Zabier Hernández Buelvas
@ZabierHernndez
La sangre joven corre por calles y ríos de nuestro sur y nadie la detiene, ni la justicia, ni el gobierno. El Estado es un notario y un sistema estadístico que cuenta y registra asesinatos y masacres, pero no actúa. Peor aún, el gobierno y sectores de Estado son aliados y cómplices de los autores intelectuales y materiales, de los grupos paramilitares, narcopolíticos y delincuencia organizada.
Cinco jóvenes negros afrodescendientes en la comunas pobres y periféricas de Cali, tres jóvenes indígenas en Cauca, tres jóvenes campesinos estudiantes en Leiva cordillera nariñense y nueve jóvenes del casco urbano de Samaniego, son los hechos reales que demuestran una guerra contra el pueblo y sus jóvenes.
Guerra en la que disparan de todos lados, unos por defender intereses de grandes emporios económicos (Cali), otros por reafirmar su poder y control territorial (Leiva), otros más por quitarle la tierra a indígenas (Cauca) y algunos, en una verdadera estupidez, supuestamente aplicando medidas para “defender a la comunidad del covid-19” (Samaniego).
La sangre joven corre al lado y mezclada con la sangre de líderes y lideresas, aun después de muertos comparten un destino común: la impunidad. “En Colombia en los últimos diez años se han asesinado 300 mil personas, alrededor de cien por día”. La impunidad es el signo principal del régimen actual.

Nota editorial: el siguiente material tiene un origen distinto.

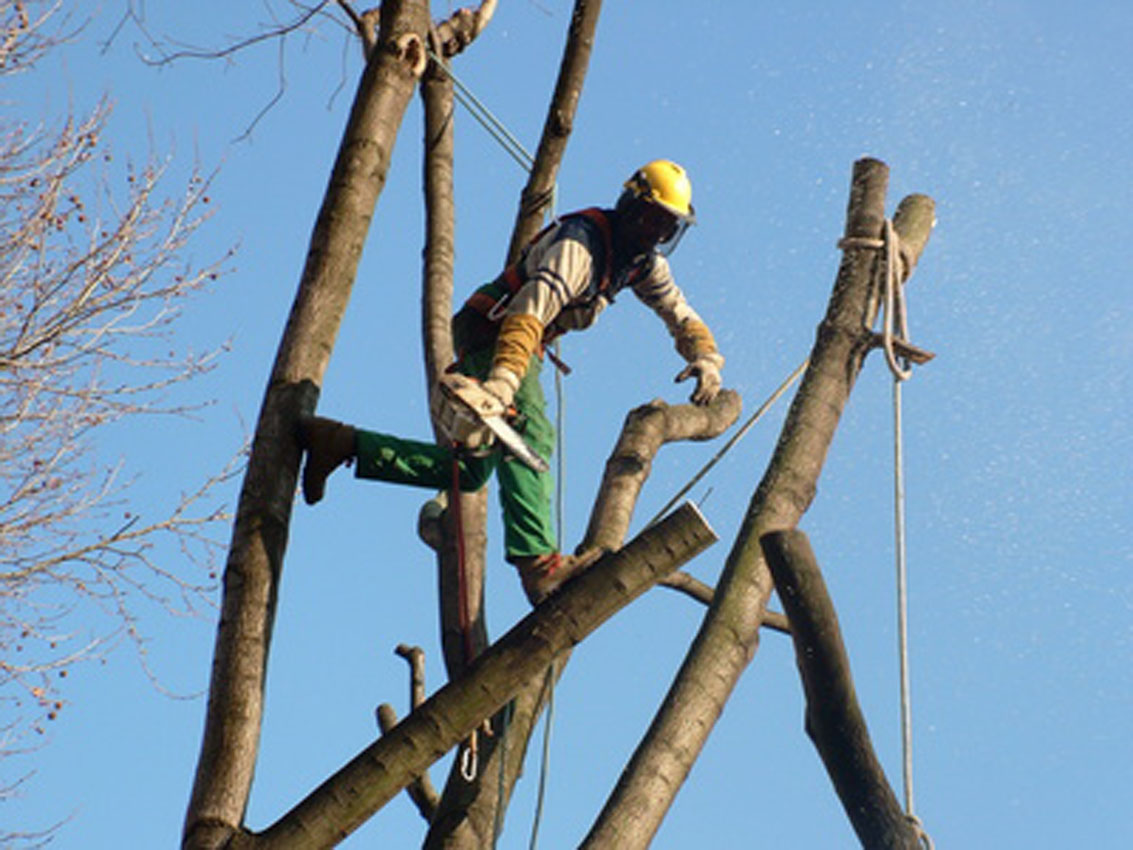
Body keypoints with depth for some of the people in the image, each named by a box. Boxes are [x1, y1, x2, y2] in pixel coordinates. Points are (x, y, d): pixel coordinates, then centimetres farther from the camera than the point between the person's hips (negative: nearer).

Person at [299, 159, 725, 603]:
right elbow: (529, 315, -35)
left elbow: (680, 314, 15)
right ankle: (538, 561, -39)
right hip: (492, 331, -10)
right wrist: (501, 384, -48)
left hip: (519, 345, 10)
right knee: (529, 437, -29)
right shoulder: (579, 245, -23)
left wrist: (705, 358, -7)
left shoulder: (645, 261, 5)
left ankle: (340, 443, 7)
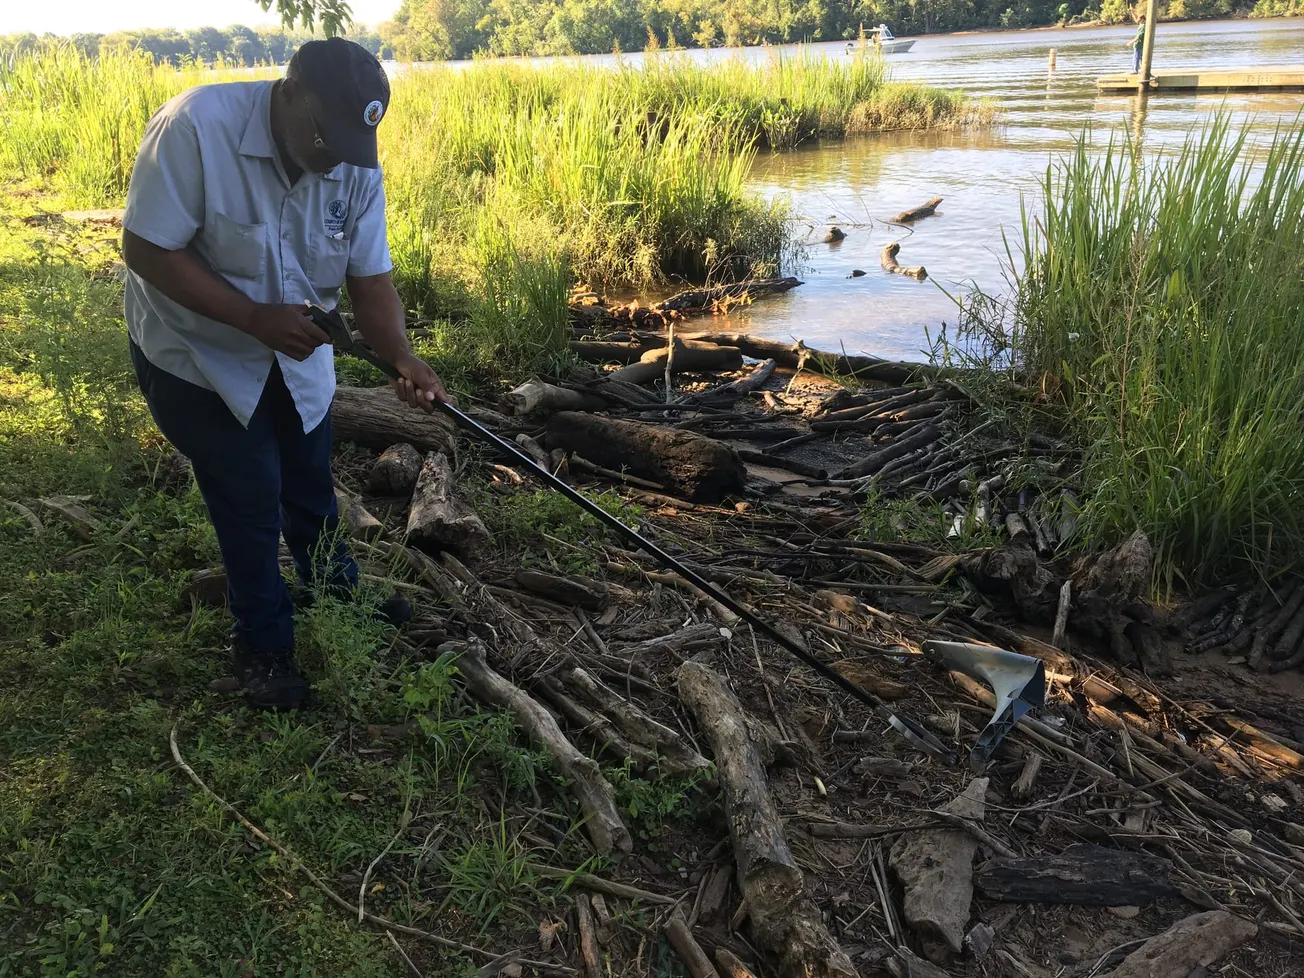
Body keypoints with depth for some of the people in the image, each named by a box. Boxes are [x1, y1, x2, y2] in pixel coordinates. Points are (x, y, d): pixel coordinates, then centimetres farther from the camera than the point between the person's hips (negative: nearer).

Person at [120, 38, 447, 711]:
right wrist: (254, 318, -35)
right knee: (250, 501, 1)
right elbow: (146, 250, -27)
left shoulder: (355, 164, -15)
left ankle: (336, 591, 45)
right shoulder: (195, 127, -30)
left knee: (310, 483, 19)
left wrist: (401, 358, -30)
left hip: (294, 354, 5)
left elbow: (369, 278, -12)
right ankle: (261, 644, 23)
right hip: (196, 355, -5)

El poder terrorista del Estado es ciego, sordo y mudo cuando se trata de responsabilidad por acción u omisión en las violaciones de derechos humanos.
Embelesados en sus privilegios, disfrutando de sus riquezas producto de la corrupción y el crimen y preocupados por el crecimiento macroeconómico del gran capital, el régimen en Colombia vive cual autista en una patria desangrada, pobre y excluida. A la vez que actúan de manera ágil y desesperada por salvar de la cárcel a un matarife como Álvaro Uribe Vélez, muestran todo su desprecio por el pueblo, sus líderes, lideresas y sus organizaciones. La impunidad no es una falla en el sistema, es una política del sistema y esa política se llama terrorismo de Estado.
Hace algunos días, miércoles 12 de agosto de 2020, se celebró en el mundo el Día Internacional de la Juventud, que en el mundo alcanza unos 1.800 millones con edades comprendidas entre 10 y 24 años. En Colombia constituyen la mayor población, siendo el 42.1% de las edades entre 14 y 26 años. Los jóvenes colombianos son víctimas en primera línea del terrorismo de Estado. Una población que debiera ser protegida, apoyada e impulsada a realizar todos sus proyectos y metas, que debiera ser escuchada y atendida, que defiende la educación pública, que aporta su mano de obra en la productividad, que están en el sector salud afrontando la crisis sanitaria del covid-19 y que tiene la fuerza, las ideas y la creatividad para asumir los grandes retos democráticos y de justicia social tan ausente en la vida nacional. Pero al contrario hoy esta siendo asesinada. Se acalla y elimina así una voz social y política muy necesaria para construir una verdadera democracia.
Necesitamos la sangre joven corriendo por las venas de mentes juveniles brillantes y creativas para hacer los cambios que necesita este país. No la dejemos asesinar. No dejemos que este Estado terrorista acabe con lo mejor de la lucha y de la vida: nuestra juventud.